I love the atmosphere, the architecture, and the allure of  The Metropolitan Club in Manhattan, and what an address: 1 East 60th Street! I’ve helped put on dinners there, and have been a guest on several occasions, and it’s pretty snazzy. But when I set part of my second Danielle O’Rourke mystery in New York and included a major scene at a private club, I hesitated to be out front and identify the space by its real name. For one thing, I took a few small liberties with the décor and the way the catering systems operate. For another, I made a couple of comments that might offend the real staff.

Now that the book is out with editors, all of whom work in Manhattan and probably recognize the Club, I’m thinking I was a wimp. After all, every author includes a reminder of the difference between fact and fiction in her acknowledgements.
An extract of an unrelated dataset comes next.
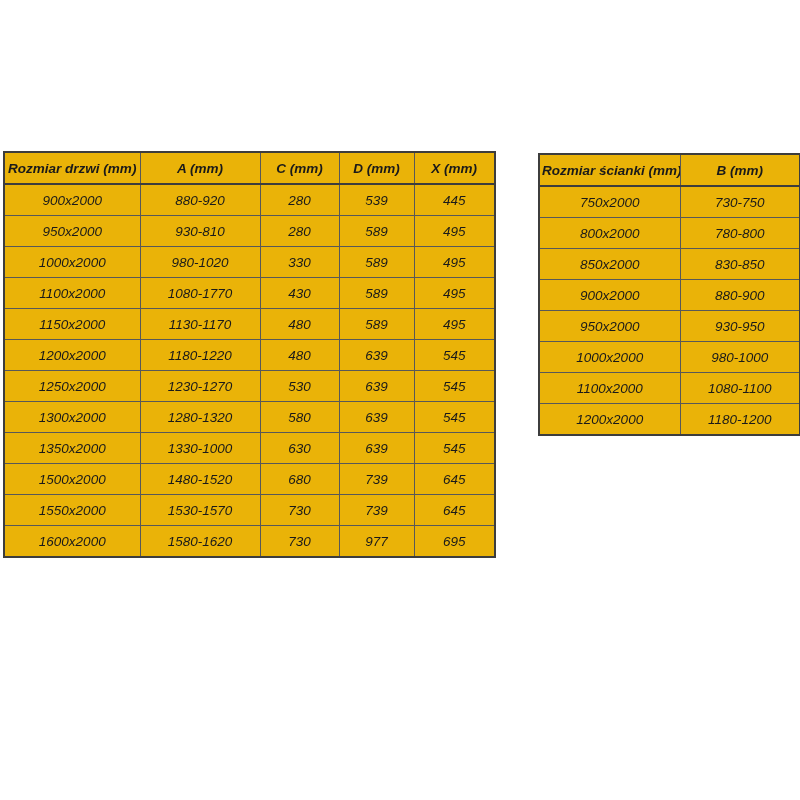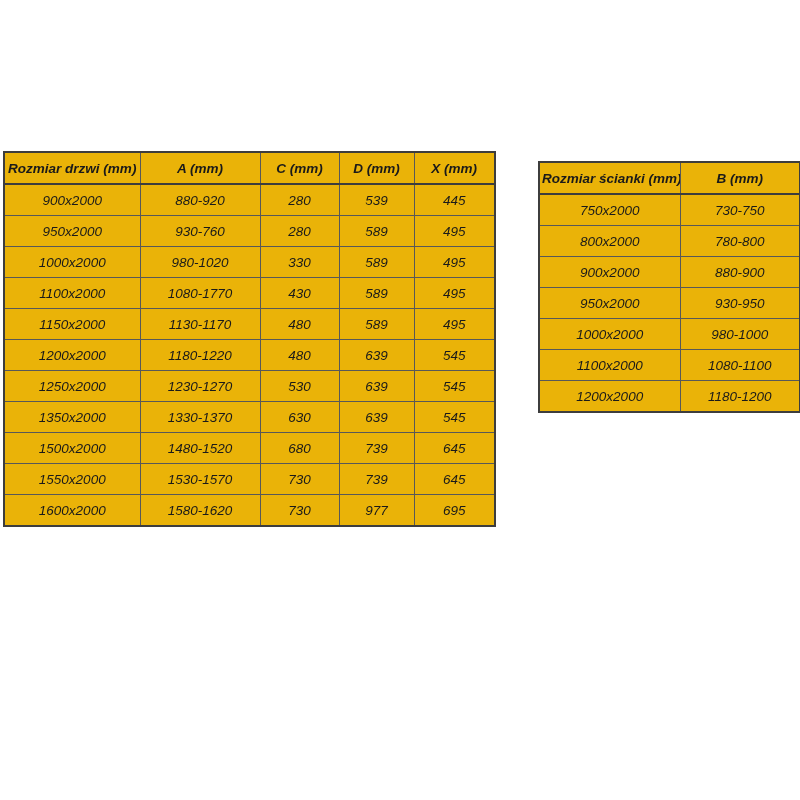"Rozmiar ścianki (mm)" #wall-table { top: 161px -> 153px }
I also fictionalized a whole country in this book, THE KING’S JAR. My reasoning is a little broader but my core question is the same. The country I name had to have a historical possibility not quite realizable in one current country within the context of the story, so I had to shift a few geographical boundaries. And, because I once directed an organization that still works in the country whose somewhat twisty and corrupt politics served as the model for my fiction, I didn’t want to take even the remote chance of offending someone in that government who might remember my association and think I was representing the views of my former employer. Unrealistic, even conceited to think that a current person of power whose native language isn’t English might read and draw false conclusions? Absolutely. But not impossible.

So the question remains: Should an author sacrifice verisimilitude to give herself greater fictional freedom? Is it necessary, if one wants to avoid complaints, push back or even, god forbid, litigation?